→ **WORK TO BE COMPLETED**: In the records below, find the line containing "part: (1049, 570) -> (809, 440), size x0.7"; restate it and every later line word for word, through the last.
BEGIN
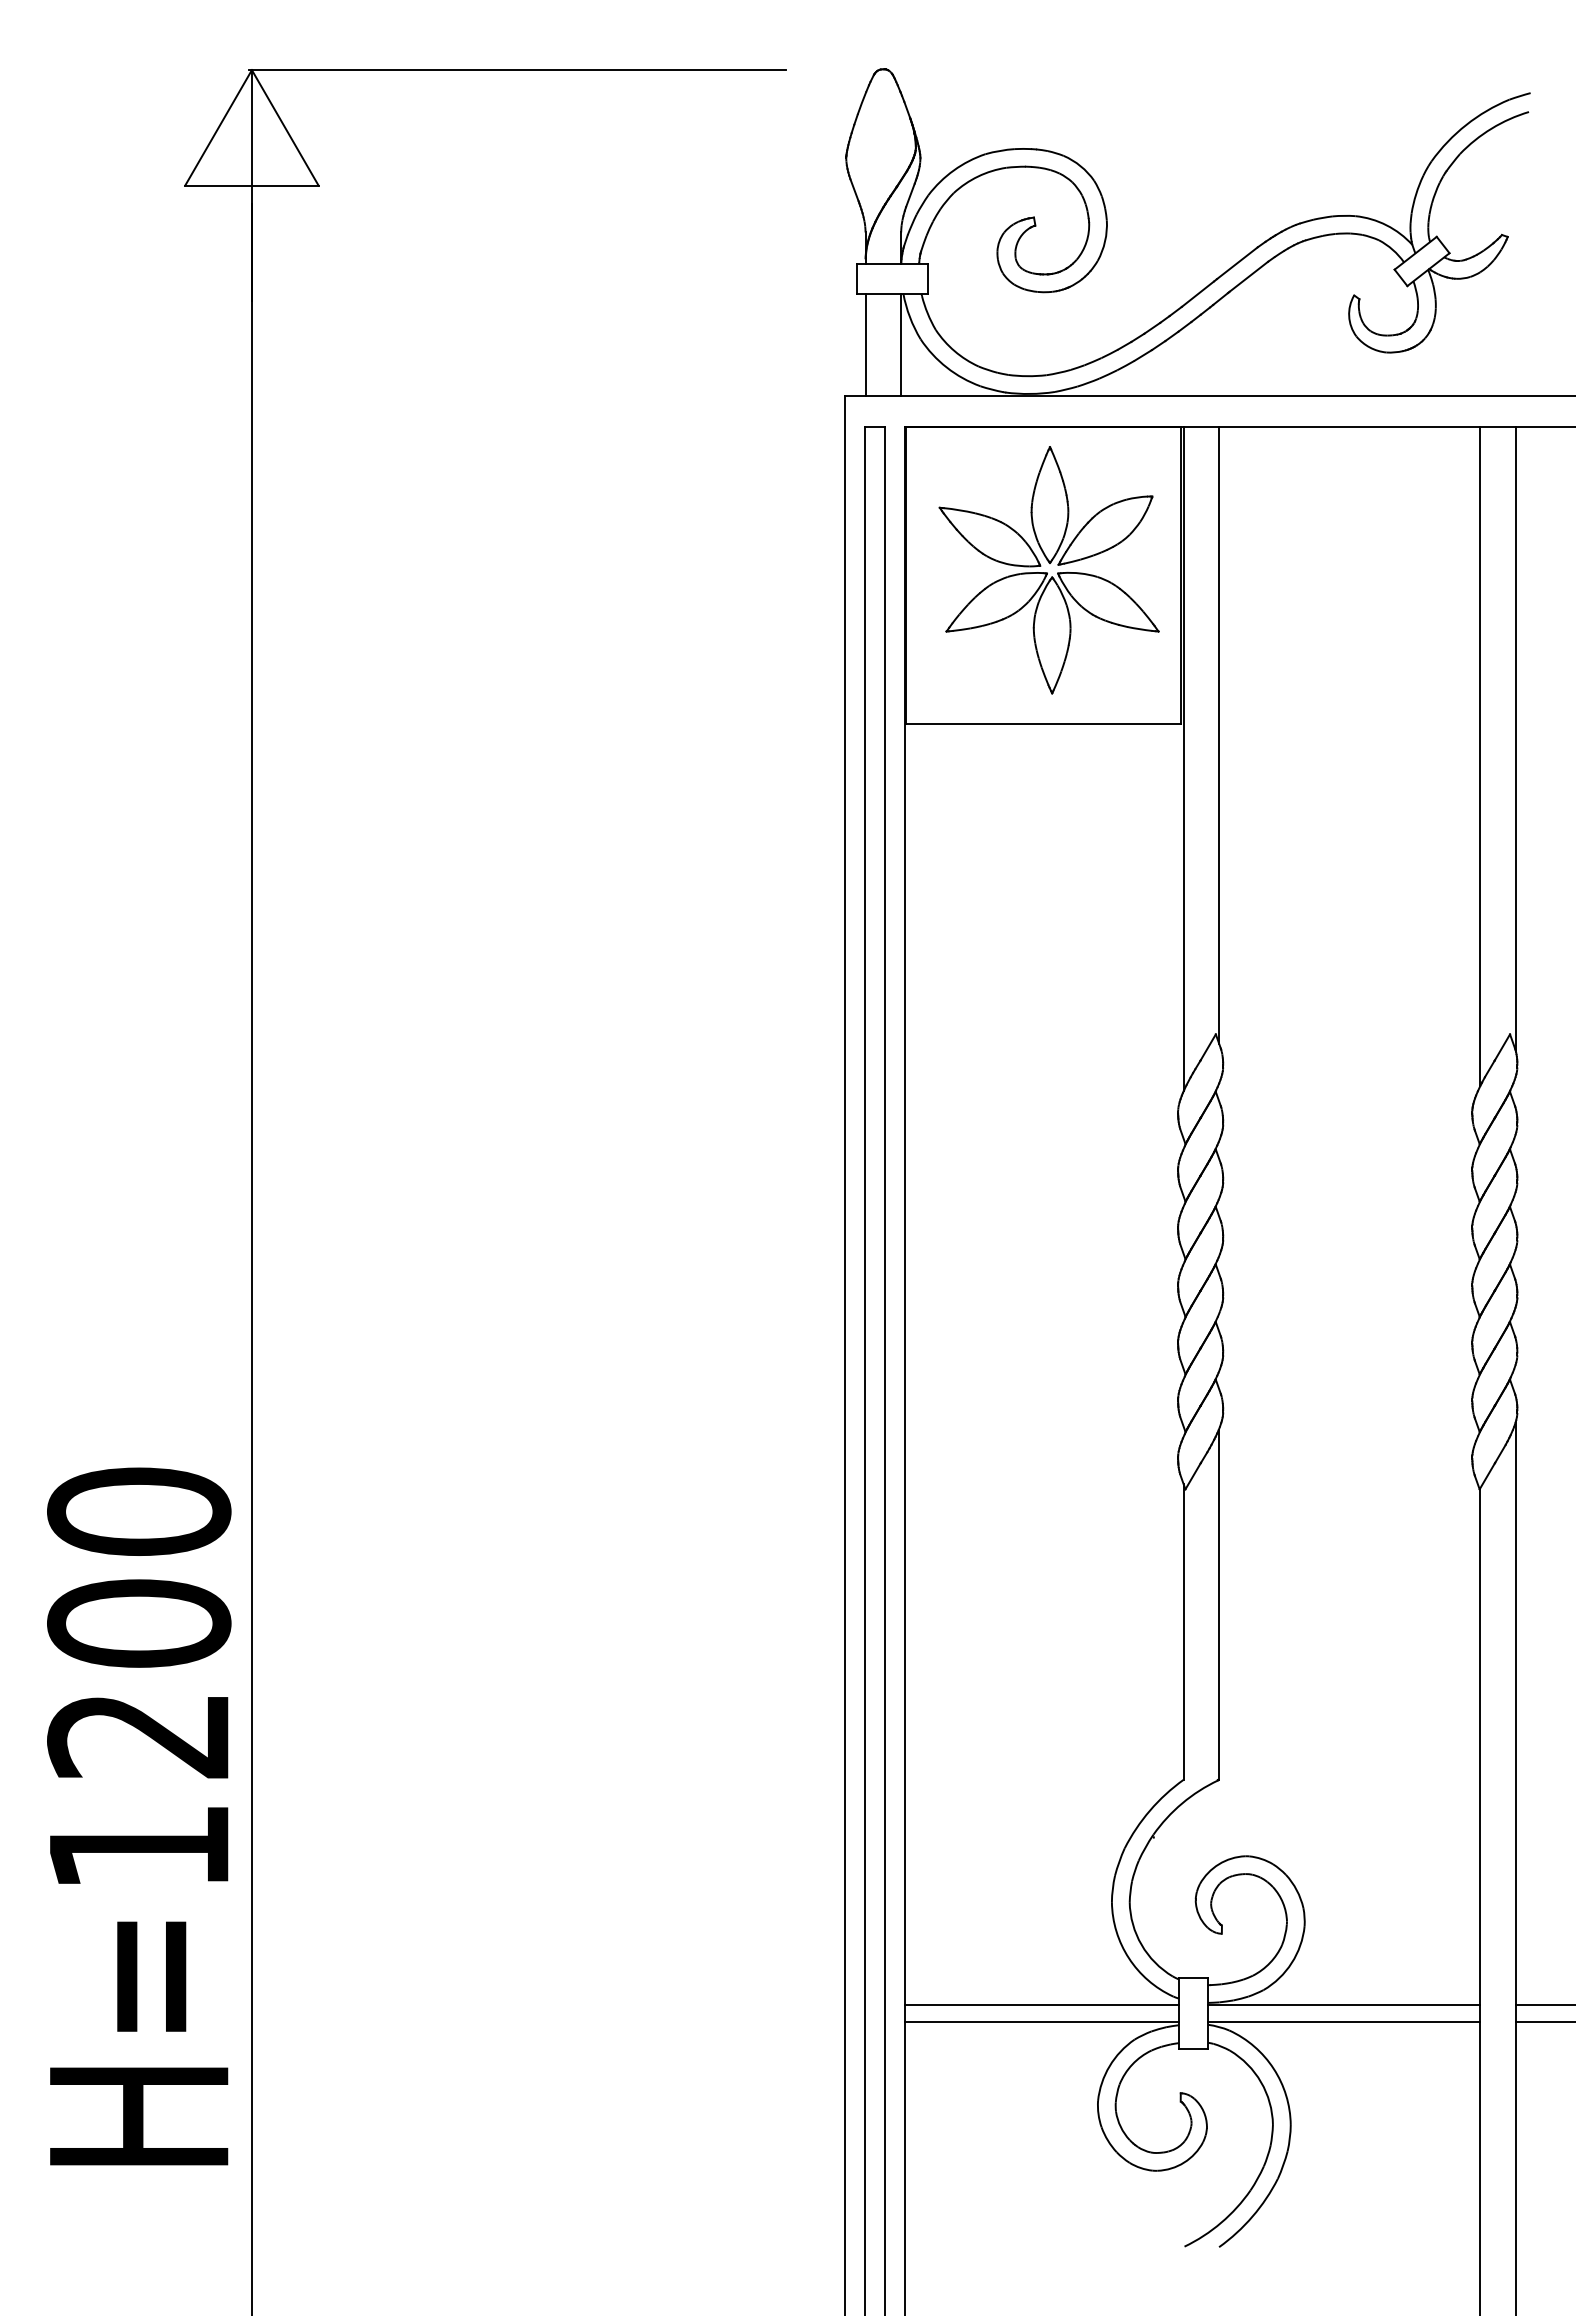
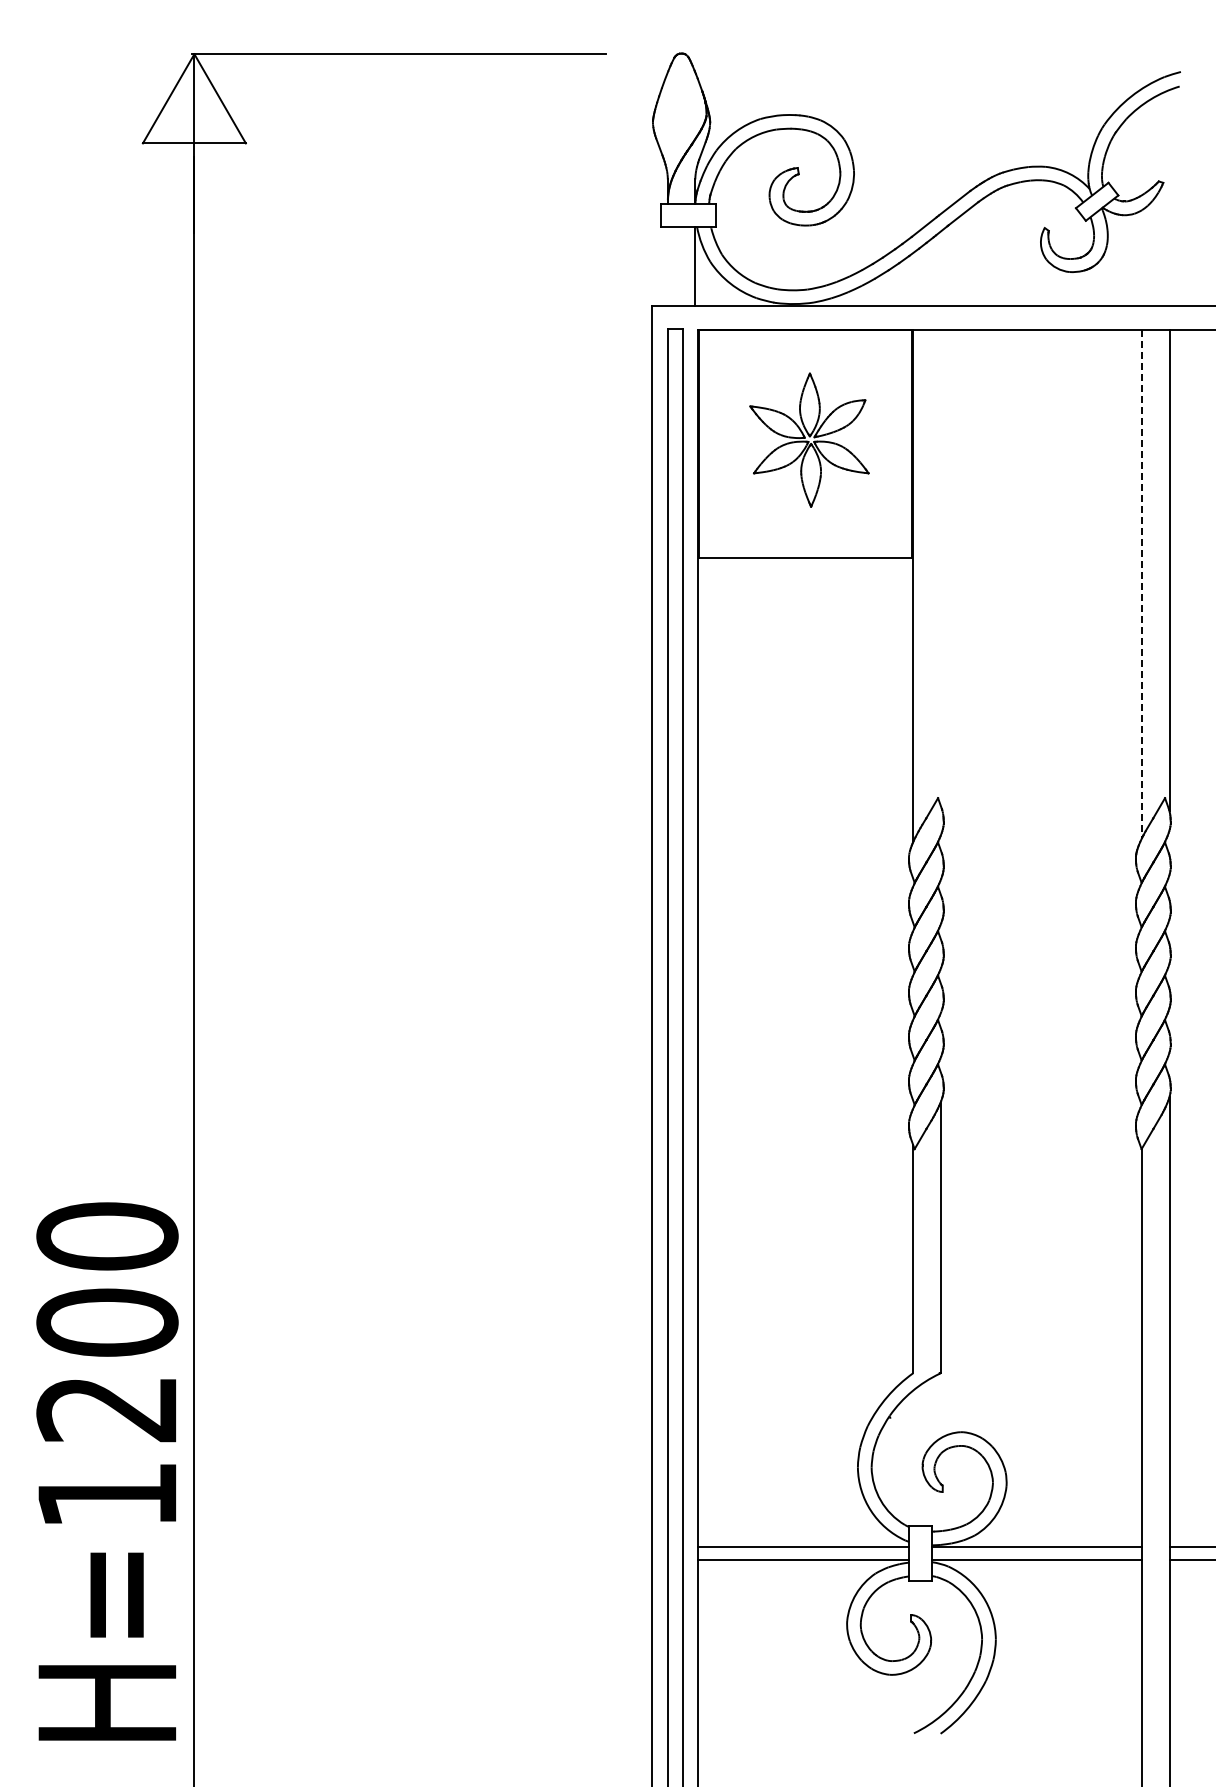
line: (865, 345) -> (667, 266), removed
part: (1049, 570) -> (809, 440), size x0.7
line: (1218, 735) -> (940, 567), removed
line: (1480, 757) -> (1142, 584), solid -> dashed
text: (139, 1816) -> (107, 1471), moved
END
→ **ANSWER TO THIS PROBLEM**:
part: (1049, 570) -> (809, 440), size x0.7
line: (1218, 735) -> (940, 567), removed
line: (1480, 757) -> (1142, 584), solid -> dashed
text: (139, 1816) -> (107, 1471), moved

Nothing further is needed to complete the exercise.